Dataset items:
- - - - -
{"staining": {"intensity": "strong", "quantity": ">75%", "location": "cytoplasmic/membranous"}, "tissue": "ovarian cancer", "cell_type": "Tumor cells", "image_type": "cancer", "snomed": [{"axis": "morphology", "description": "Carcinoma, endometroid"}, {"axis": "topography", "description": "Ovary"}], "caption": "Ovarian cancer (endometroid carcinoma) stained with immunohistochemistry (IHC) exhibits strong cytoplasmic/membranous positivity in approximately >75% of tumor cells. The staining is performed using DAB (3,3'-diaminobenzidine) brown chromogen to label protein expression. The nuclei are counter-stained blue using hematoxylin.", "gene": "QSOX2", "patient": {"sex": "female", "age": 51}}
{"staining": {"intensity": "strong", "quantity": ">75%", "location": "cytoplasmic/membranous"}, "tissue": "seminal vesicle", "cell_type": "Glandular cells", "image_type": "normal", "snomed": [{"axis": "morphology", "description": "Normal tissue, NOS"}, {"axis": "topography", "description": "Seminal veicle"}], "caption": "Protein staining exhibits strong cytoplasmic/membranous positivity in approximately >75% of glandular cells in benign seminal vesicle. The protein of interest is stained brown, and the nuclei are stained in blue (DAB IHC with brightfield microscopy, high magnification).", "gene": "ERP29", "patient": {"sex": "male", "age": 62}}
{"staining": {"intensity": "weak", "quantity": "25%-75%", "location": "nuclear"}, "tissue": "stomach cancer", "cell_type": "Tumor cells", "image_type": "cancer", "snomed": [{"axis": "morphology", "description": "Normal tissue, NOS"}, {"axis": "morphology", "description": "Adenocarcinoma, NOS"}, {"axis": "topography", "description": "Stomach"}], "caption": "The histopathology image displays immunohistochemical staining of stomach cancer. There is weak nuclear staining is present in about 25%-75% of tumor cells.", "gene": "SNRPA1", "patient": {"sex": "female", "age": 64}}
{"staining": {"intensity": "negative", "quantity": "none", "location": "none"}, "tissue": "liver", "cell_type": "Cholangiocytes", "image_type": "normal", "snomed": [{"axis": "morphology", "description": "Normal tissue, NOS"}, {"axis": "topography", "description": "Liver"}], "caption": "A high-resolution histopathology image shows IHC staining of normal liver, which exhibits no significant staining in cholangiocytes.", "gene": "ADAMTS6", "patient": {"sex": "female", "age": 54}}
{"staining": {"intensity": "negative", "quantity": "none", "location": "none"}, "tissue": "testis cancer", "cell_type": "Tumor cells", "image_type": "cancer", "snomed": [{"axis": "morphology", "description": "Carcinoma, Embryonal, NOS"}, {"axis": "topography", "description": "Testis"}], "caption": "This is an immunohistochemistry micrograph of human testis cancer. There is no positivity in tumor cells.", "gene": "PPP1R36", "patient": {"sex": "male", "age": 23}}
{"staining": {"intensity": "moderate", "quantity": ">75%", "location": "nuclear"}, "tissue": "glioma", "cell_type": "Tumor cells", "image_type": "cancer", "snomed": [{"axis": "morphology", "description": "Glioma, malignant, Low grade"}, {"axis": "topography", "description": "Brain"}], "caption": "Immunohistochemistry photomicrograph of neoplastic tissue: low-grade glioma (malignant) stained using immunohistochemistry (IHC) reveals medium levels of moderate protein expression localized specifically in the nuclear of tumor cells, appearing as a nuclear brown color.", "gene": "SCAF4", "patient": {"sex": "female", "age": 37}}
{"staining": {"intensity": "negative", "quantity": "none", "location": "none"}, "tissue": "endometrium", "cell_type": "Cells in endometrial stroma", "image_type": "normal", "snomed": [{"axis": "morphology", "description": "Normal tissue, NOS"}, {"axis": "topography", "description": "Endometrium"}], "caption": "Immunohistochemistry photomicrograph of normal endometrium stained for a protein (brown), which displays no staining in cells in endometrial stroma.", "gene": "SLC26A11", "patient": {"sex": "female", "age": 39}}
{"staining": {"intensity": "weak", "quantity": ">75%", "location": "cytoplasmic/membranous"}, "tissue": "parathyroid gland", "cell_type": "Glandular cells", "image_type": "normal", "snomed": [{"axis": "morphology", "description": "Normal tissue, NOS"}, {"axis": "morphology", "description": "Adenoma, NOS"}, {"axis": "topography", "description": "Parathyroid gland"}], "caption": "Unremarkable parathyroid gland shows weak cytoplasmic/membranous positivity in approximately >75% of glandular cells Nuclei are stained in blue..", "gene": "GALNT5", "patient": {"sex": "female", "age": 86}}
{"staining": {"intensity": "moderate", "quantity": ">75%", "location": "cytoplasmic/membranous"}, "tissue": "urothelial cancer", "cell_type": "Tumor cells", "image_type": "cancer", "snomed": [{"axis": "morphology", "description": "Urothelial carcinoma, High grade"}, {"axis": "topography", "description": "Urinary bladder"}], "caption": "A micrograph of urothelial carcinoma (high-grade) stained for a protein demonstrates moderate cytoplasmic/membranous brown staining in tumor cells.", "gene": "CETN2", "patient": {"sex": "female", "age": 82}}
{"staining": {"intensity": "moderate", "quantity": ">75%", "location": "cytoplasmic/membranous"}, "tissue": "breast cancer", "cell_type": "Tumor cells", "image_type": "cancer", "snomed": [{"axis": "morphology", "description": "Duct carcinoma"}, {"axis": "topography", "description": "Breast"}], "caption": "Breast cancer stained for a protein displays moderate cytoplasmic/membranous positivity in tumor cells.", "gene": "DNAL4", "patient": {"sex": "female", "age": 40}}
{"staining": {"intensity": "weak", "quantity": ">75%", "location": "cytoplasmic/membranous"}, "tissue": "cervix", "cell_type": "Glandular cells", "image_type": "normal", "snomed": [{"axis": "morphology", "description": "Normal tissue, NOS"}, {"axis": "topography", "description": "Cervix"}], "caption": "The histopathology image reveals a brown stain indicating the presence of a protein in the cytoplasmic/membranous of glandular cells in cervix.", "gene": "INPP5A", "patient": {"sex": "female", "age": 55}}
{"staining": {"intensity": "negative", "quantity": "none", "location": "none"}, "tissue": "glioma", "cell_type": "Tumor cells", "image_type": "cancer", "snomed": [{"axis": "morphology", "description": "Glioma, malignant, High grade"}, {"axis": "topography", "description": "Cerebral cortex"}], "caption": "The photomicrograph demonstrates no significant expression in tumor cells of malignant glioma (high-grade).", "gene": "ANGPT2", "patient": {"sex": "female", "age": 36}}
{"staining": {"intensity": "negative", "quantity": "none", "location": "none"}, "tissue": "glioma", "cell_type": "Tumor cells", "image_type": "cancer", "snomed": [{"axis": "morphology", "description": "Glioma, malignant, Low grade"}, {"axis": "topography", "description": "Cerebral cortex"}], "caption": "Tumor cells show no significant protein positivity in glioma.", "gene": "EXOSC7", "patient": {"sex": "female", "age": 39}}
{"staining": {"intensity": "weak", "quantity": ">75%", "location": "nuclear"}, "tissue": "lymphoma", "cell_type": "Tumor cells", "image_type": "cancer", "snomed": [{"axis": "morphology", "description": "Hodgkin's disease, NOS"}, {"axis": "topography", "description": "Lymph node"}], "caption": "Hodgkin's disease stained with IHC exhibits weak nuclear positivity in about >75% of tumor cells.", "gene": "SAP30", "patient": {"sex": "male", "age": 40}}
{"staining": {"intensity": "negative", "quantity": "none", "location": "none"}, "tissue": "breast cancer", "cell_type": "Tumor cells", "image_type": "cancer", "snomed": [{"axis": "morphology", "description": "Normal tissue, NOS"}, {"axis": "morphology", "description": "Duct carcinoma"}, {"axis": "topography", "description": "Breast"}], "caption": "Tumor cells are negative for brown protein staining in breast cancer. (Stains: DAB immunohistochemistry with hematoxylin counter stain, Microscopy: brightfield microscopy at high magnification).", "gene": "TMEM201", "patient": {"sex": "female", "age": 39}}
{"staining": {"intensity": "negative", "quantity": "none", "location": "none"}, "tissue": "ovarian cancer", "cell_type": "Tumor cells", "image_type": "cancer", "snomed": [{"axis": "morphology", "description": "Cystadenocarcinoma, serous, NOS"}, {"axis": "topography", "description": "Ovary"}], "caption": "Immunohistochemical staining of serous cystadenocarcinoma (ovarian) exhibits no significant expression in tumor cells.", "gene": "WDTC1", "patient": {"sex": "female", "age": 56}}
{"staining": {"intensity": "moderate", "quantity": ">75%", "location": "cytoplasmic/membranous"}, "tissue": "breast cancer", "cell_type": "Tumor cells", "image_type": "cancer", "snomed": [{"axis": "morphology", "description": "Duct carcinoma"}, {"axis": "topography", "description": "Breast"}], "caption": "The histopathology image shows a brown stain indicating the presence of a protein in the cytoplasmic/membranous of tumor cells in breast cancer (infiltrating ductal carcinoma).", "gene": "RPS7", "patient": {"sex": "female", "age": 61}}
- - - - -
**What the exercise asks:** Reproduce verbatim the lines above, from the line with "parathyroid gland shows" through the line with "micrograph of urothelial".

**Task answer:**
{"staining": {"intensity": "weak", "quantity": ">75%", "location": "cytoplasmic/membranous"}, "tissue": "parathyroid gland", "cell_type": "Glandular cells", "image_type": "normal", "snomed": [{"axis": "morphology", "description": "Normal tissue, NOS"}, {"axis": "morphology", "description": "Adenoma, NOS"}, {"axis": "topography", "description": "Parathyroid gland"}], "caption": "Unremarkable parathyroid gland shows weak cytoplasmic/membranous positivity in approximately >75% of glandular cells Nuclei are stained in blue..", "gene": "GALNT5", "patient": {"sex": "female", "age": 86}}
{"staining": {"intensity": "moderate", "quantity": ">75%", "location": "cytoplasmic/membranous"}, "tissue": "urothelial cancer", "cell_type": "Tumor cells", "image_type": "cancer", "snomed": [{"axis": "morphology", "description": "Urothelial carcinoma, High grade"}, {"axis": "topography", "description": "Urinary bladder"}], "caption": "A micrograph of urothelial carcinoma (high-grade) stained for a protein demonstrates moderate cytoplasmic/membranous brown staining in tumor cells.", "gene": "CETN2", "patient": {"sex": "female", "age": 82}}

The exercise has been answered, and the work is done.